We embarked on one such camping trip to Quartz Mountain in western Oklahoma when the kids were about 5 and 7. Biking, hiking, fishing, eating smores, and telling stories around the campfire that we agreed not to tell Mom about, we had a delightful time.
Upon our return, we cleaned up and as we ate dinner that night. The kids reveled in telling of their adventures. Then, my son insisted that I tell “that one story.”
“I don’t think that is a dinner-appropriate story,” I countered.
He insisted that I tell it, and I relented. Sure enough, about mid-story, he noticed that the nervous delight of our faces did not match the disapproving looks from my wife.

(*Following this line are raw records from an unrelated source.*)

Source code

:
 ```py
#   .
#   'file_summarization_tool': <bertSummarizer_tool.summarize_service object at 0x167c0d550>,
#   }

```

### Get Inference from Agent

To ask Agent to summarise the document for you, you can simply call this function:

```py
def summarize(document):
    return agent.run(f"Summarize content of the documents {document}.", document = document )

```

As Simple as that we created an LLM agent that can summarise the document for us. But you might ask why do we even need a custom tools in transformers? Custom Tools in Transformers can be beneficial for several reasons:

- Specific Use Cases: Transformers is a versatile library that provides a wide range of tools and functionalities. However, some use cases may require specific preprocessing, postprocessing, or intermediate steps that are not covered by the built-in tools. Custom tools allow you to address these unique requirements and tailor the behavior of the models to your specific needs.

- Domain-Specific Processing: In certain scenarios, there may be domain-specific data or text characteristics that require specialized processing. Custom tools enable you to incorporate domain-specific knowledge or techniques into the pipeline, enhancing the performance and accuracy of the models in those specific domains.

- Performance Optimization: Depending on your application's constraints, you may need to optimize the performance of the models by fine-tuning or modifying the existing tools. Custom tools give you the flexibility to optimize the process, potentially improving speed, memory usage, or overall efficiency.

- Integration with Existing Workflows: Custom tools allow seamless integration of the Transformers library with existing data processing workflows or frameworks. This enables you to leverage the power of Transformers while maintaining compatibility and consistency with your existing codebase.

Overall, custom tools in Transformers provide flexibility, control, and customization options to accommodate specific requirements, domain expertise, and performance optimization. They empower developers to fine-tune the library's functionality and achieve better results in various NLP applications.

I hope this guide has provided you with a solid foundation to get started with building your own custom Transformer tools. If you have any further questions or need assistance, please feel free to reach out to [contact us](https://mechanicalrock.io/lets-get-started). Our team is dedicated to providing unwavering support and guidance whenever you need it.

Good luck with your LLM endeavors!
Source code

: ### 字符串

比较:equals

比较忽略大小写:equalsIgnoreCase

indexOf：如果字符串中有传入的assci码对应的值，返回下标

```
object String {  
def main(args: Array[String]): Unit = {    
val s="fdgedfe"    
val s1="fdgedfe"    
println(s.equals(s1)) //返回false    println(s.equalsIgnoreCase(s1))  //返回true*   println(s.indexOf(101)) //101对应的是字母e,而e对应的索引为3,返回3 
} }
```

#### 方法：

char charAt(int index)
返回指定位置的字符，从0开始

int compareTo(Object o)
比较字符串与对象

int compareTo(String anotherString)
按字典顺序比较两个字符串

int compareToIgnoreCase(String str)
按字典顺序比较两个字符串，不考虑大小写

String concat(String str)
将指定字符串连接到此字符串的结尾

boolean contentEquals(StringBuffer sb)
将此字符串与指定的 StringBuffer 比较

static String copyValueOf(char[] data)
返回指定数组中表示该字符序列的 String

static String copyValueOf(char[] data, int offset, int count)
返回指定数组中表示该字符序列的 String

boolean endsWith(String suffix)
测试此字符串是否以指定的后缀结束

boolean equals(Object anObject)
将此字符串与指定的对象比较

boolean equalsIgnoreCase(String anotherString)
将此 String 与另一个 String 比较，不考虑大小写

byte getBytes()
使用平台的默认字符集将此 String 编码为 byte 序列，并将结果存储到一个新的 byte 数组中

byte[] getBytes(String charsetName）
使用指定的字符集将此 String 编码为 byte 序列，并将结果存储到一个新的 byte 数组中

With dramatic timing, he flung himself on the table and said, “Stop the story, Dad! You have dislocated Mom’s happiness!”
Sure enough, we had dislocated Mom’s happiness and we spent the rest of the meal trying to relocate Mom’s happiness. (To be fair, she was playing them the whole time!)
This memorable moment offered a glimpse of unexpected joy and has provided our family with a phrase that we have used countless times since when one of us has evidently “dislocated our happiness.”
The reasons you may have dislocated your happiness are many: disease, money problems, relational tension, etc. As you follow the weekly offerings from this blog, I hope you find the tools to help you relocate your happiness.
Worth Repeating
Happiness often sneaks in through a door you didn’t know you left open.